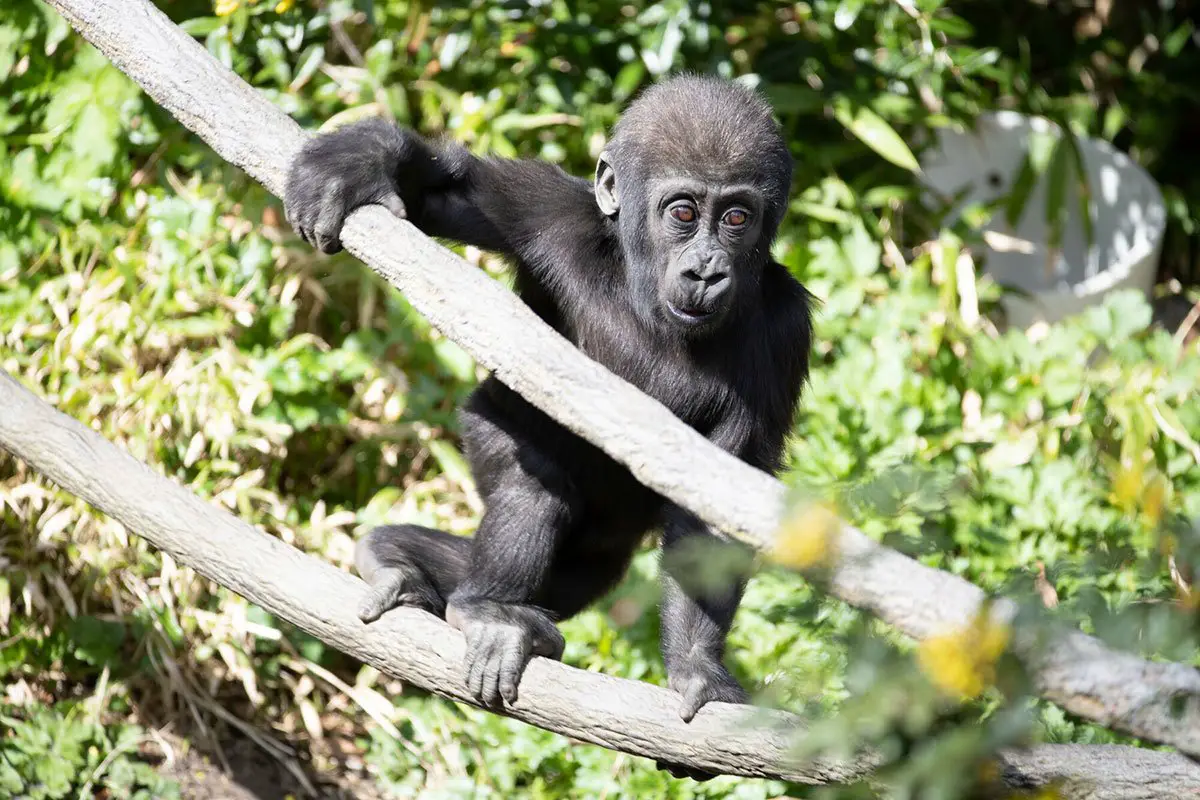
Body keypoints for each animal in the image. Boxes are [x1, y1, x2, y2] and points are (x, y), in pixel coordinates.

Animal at [288, 74, 816, 724]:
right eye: (684, 213)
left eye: (738, 217)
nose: (706, 270)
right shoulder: (547, 211)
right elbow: (446, 194)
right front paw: (360, 160)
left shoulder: (785, 330)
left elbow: (717, 505)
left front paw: (697, 665)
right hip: (486, 428)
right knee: (533, 483)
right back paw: (479, 604)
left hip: (601, 551)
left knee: (570, 577)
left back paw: (398, 560)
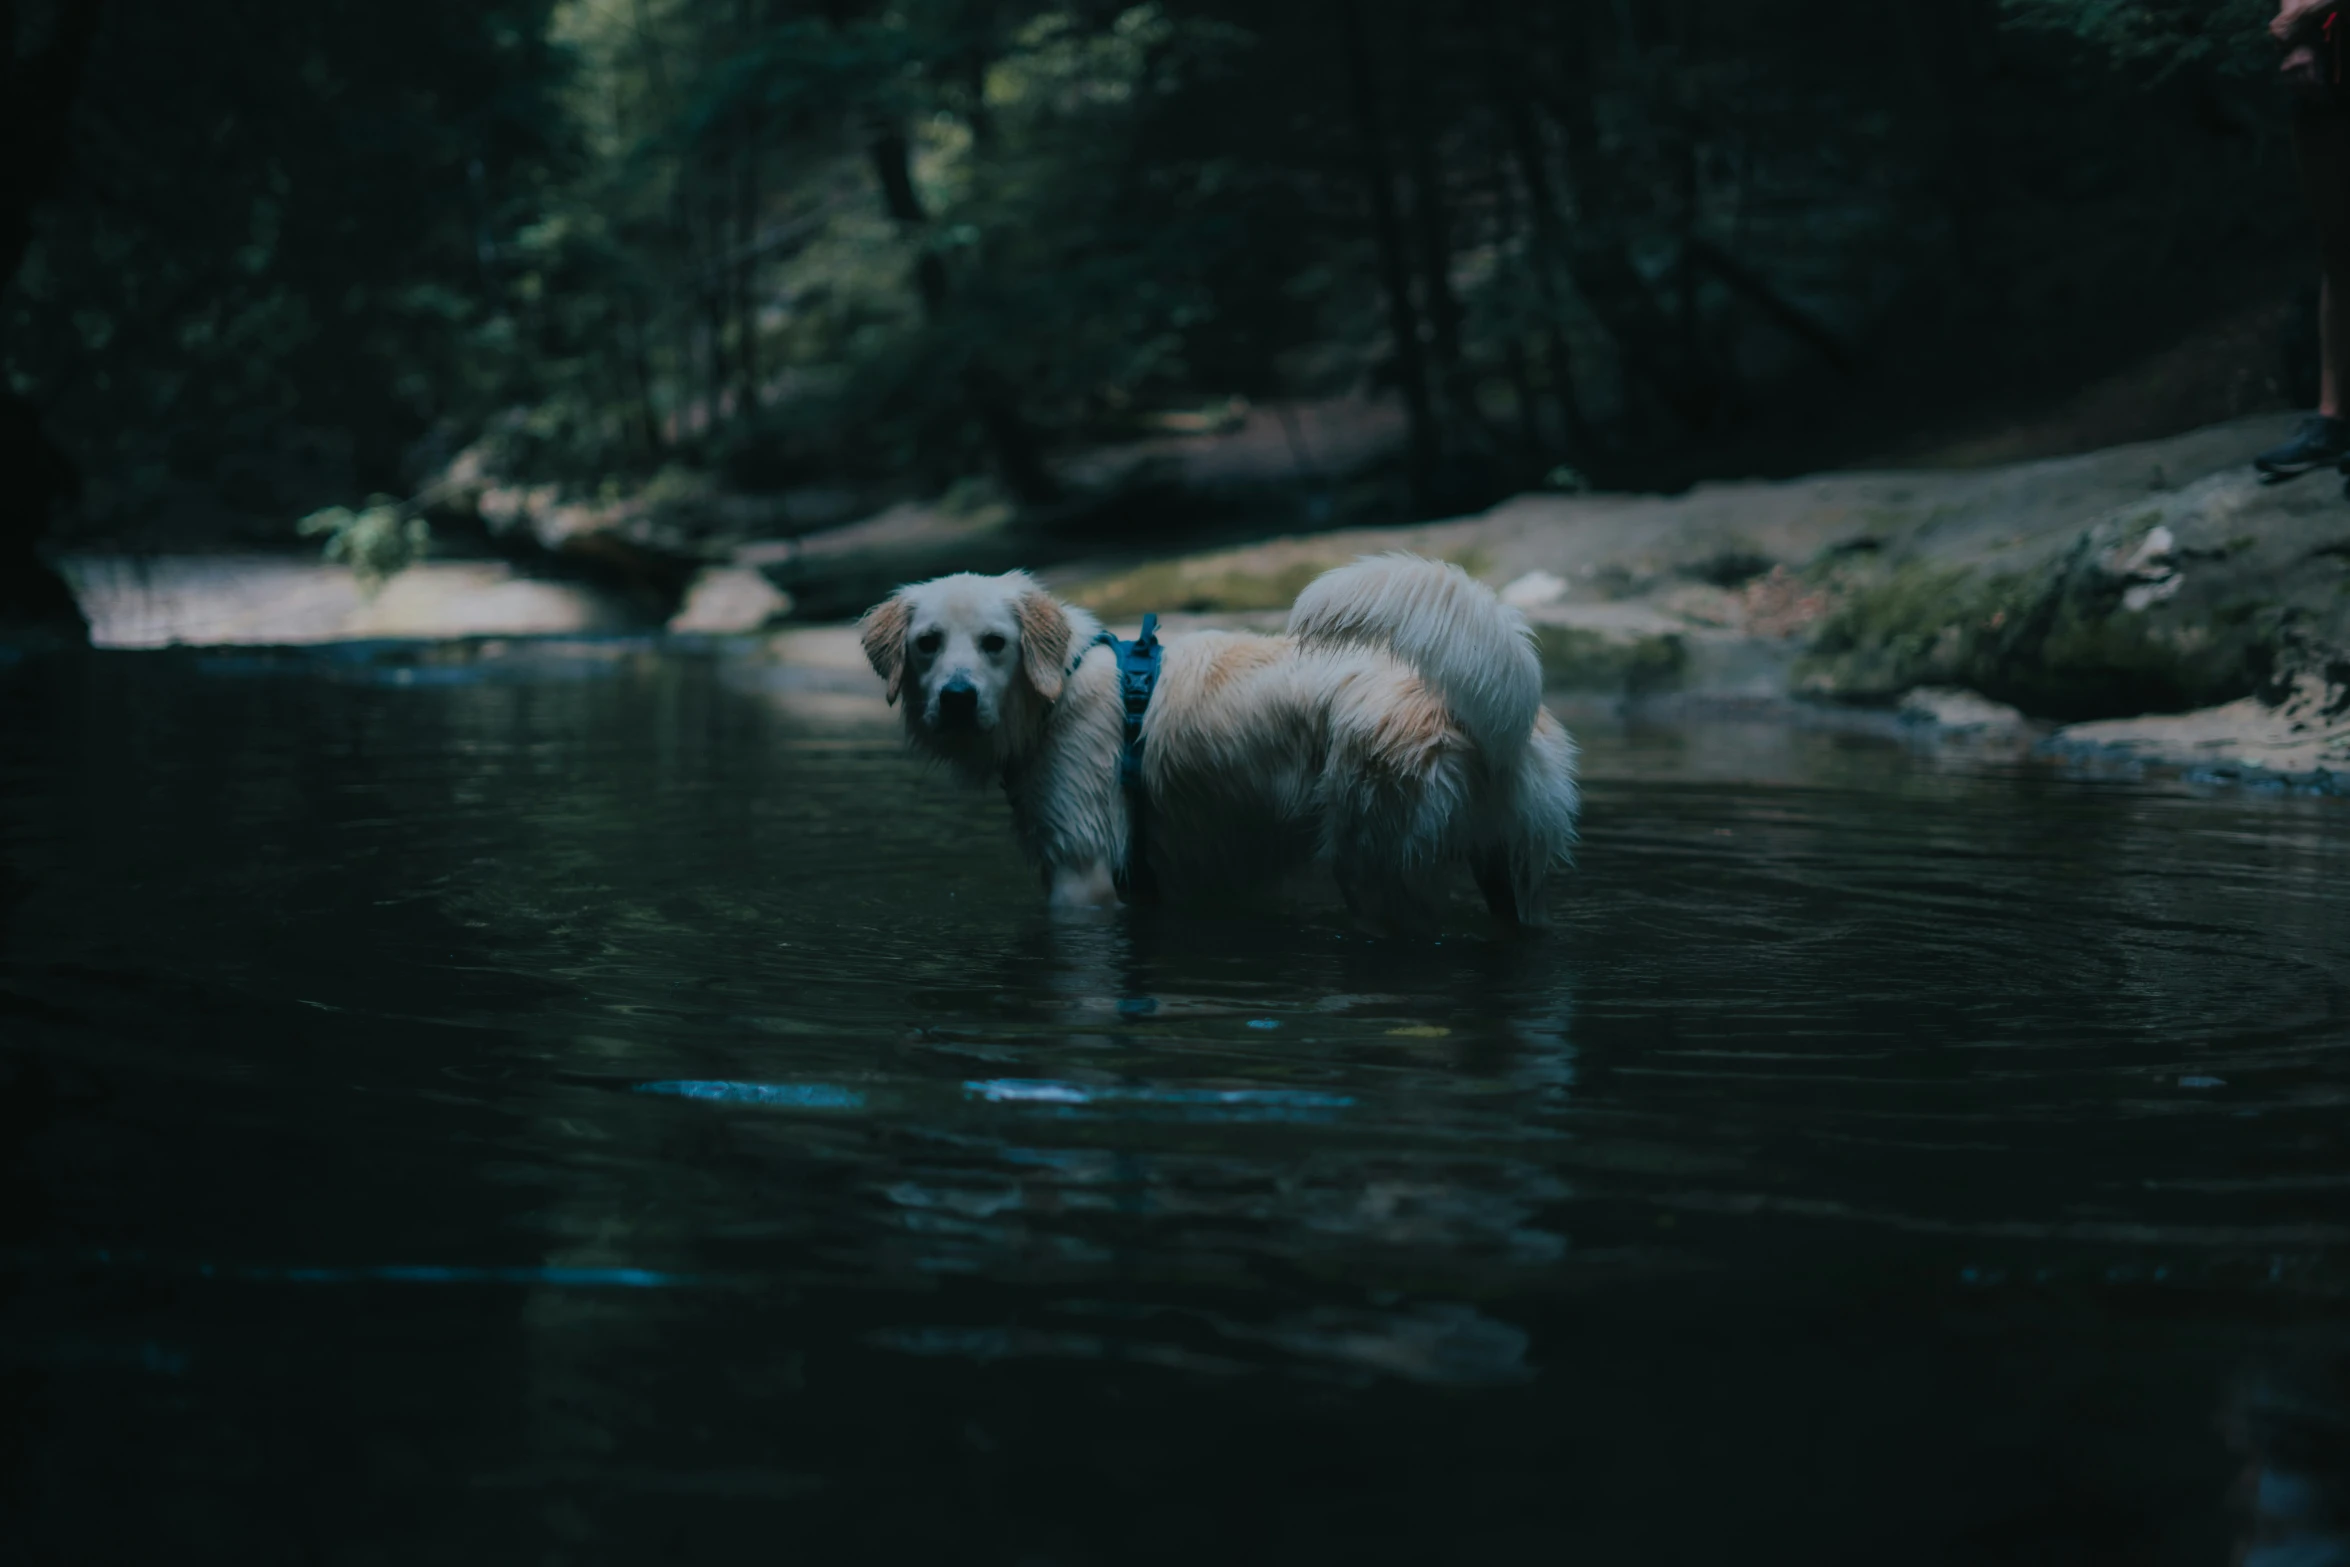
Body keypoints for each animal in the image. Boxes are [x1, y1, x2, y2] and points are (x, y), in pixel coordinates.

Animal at [860, 554, 1579, 930]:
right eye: (927, 643)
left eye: (994, 643)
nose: (956, 698)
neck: (1056, 687)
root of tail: (1509, 724)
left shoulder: (1081, 870)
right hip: (1514, 881)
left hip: (1375, 863)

→ TO DO: An exact copy of the entries, minus the pictures, is what's needed here.

→ EXERCISE RESPONSE:
Body keypoints for each animal in the image. Boxes are [x1, y1, x2, y2] and points are (x, y), in pixel coordinates.

Animal at [288, 74, 816, 724]:
right eye: (684, 213)
left eye: (738, 217)
nose: (706, 270)
right shoulder: (547, 211)
right elbow: (446, 194)
right front paw: (360, 160)
left shoulder: (785, 330)
left elbow: (717, 505)
left front paw: (697, 665)
right hip: (486, 428)
right knee: (533, 483)
right back paw: (479, 604)
left hip: (601, 551)
left knee: (570, 577)
left back paw: (398, 560)
Body keypoints for each animal in the image. Boxes are [x1, y1, x2, y2] and points are (x, y), in pixel coordinates.

Animal at [860, 554, 1579, 930]:
right eye: (927, 643)
left eye: (994, 643)
nose: (956, 698)
neck: (1056, 687)
root of tail: (1509, 724)
left shoulder: (1081, 870)
right hip: (1514, 881)
left hip: (1375, 863)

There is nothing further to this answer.